Ann: Stackless Limbo Dancing Works Fine!

Andrew Henshaw andrew.henshaw at mail.com
Sat May 25 01:02:30 EDT 2002


Fernando Pereira wrote:

> On 5/23/02 11:31 PM, in article uerd0l9d54dac9 at corp.supernews.com, "Andrew
> Henshaw" <andrew.henshaw at mail.com> wrote:
> 
>> Fernando Pereira wrote:
>>> I can't find my CSP book, but from memory I don't think this is correct.
>>> Through || (PAR), it is possible for several concurrent processes to
>>> attempt to read or to write on the same channel. Then the channel
>>> implementation needs a queue to hold all the blocked processes until a
>>> complementary event occurs, at which point one of the pending requests
>>> is matched to the event and the blocked process becomes runable.
>> 
>> I believe that my statement was correct.  From a 1985 version of
>> Communicating Sequential Processes (p. 134):
>> 
>> "We shall observe the convention that channels are used for communication
>> in only one direction and between only two processes.  A channel which is
>> used only for output by a process will be called an output channel of
>> that
>> process; and one used only for input will be called an input channel.  In
>> both cases, we shall say loosely that the channel name is a member of the
>> alphabet of the process."
> 
> As I said, I can't find my copy of the book. But this restriction is a
> *convention* only.
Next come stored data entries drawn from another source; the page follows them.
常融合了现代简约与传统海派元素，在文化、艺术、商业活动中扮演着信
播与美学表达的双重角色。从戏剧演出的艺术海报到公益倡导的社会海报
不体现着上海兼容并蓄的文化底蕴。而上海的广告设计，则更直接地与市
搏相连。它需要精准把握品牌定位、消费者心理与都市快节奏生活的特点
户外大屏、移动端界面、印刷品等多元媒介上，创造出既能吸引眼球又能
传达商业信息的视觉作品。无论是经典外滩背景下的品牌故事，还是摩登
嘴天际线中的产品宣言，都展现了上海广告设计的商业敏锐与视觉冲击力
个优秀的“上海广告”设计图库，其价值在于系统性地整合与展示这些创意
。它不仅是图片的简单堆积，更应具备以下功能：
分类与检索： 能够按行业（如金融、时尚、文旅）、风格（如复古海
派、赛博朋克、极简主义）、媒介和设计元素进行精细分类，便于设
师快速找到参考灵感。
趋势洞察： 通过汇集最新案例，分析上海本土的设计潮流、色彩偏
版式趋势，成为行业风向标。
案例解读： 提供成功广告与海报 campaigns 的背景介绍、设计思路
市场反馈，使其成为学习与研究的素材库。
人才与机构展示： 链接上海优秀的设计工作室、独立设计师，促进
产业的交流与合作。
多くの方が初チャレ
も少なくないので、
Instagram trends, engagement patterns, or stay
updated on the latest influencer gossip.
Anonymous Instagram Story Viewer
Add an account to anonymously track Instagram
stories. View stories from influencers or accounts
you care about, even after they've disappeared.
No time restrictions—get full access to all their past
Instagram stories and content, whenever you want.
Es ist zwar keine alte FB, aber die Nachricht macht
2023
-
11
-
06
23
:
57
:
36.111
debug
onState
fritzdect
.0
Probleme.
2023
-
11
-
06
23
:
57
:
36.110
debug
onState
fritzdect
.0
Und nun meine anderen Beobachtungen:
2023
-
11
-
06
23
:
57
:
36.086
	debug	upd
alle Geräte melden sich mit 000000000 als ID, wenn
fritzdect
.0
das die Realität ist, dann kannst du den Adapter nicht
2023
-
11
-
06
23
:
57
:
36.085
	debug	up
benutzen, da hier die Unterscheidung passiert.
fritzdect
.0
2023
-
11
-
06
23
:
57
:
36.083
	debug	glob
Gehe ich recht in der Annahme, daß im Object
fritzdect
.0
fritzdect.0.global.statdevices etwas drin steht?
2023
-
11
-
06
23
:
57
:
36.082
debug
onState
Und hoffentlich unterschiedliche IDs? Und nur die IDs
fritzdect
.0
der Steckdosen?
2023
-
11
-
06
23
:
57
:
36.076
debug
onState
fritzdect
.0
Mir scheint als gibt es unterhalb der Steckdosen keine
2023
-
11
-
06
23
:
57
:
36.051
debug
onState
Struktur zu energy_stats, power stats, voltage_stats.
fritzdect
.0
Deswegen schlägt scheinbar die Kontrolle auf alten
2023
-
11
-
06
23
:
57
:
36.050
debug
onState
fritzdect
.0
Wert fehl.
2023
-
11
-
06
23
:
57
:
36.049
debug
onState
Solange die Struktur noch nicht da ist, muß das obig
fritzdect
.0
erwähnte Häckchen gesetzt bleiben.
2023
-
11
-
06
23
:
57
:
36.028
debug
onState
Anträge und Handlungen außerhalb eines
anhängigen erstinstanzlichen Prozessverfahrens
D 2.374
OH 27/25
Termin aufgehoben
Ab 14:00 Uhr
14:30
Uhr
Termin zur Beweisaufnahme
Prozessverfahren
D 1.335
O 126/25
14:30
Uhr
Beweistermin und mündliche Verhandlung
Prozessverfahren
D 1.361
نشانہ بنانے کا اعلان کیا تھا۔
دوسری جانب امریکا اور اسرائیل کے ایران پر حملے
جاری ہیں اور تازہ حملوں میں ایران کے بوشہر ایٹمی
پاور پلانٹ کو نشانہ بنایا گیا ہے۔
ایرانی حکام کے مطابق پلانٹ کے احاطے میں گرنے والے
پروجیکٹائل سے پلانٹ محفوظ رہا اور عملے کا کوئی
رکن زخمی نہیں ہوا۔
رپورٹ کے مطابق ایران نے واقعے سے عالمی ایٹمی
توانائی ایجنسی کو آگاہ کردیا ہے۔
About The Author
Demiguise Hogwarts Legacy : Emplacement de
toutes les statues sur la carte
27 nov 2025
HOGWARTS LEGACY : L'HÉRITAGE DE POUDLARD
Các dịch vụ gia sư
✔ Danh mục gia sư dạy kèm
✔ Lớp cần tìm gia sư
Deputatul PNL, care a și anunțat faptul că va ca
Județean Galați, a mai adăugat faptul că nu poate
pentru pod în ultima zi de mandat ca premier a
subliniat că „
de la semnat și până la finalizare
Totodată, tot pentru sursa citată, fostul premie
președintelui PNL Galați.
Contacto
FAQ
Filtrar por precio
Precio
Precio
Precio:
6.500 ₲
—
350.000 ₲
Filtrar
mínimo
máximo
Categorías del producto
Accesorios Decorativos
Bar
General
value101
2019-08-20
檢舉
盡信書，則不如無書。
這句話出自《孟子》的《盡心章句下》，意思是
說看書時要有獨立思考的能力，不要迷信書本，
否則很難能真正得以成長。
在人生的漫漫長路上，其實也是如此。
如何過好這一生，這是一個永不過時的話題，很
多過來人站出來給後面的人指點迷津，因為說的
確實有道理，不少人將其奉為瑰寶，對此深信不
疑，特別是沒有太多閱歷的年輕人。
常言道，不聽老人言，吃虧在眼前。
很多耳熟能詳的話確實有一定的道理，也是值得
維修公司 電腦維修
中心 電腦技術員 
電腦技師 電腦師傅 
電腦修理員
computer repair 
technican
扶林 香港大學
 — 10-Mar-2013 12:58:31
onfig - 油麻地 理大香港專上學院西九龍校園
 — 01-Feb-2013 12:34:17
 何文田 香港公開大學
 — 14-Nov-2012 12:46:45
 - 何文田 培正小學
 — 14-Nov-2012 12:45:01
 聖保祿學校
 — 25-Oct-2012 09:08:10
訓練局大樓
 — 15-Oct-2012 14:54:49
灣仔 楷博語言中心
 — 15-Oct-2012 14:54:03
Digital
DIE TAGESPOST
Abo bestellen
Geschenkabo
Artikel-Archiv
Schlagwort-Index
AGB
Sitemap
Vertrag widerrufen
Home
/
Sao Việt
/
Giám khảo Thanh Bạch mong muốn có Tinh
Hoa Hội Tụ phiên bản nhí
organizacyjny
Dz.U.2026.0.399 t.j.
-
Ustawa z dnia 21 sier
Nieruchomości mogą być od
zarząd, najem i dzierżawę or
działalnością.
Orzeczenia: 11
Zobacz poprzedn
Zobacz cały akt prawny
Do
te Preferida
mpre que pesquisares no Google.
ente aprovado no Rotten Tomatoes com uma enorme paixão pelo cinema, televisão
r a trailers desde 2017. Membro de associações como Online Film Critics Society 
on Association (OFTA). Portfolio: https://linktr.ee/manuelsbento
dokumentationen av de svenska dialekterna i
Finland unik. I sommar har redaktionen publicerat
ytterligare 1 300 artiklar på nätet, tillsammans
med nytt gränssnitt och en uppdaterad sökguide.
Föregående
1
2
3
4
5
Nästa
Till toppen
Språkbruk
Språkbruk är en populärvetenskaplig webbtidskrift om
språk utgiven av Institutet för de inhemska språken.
The language syntax does not impose that restriction,
> nor does the semantics AFAIK.
> 
> -- F
CSP is a systematic collection of algebraic laws.  Thus, when the 
formulator states "we **shall** observe the convention that channels are 
used ... between only two processes" (emphasis mine), then that is how it 
is defined.  Another wording later in the book eliminates the use of the 
word "convention" and refers to  "...the restriction that a channel is 
between two processes only...."  Perhaps you could find a statement that 
contradicts this.  I cannot find anything that even hints at such a use as 
you describe.  Certainly, as I demonstrated with the Occam examples, you 
can build higher-level constructs that achieve the effect; but, the channel 
primitive itself does not have that characteristic.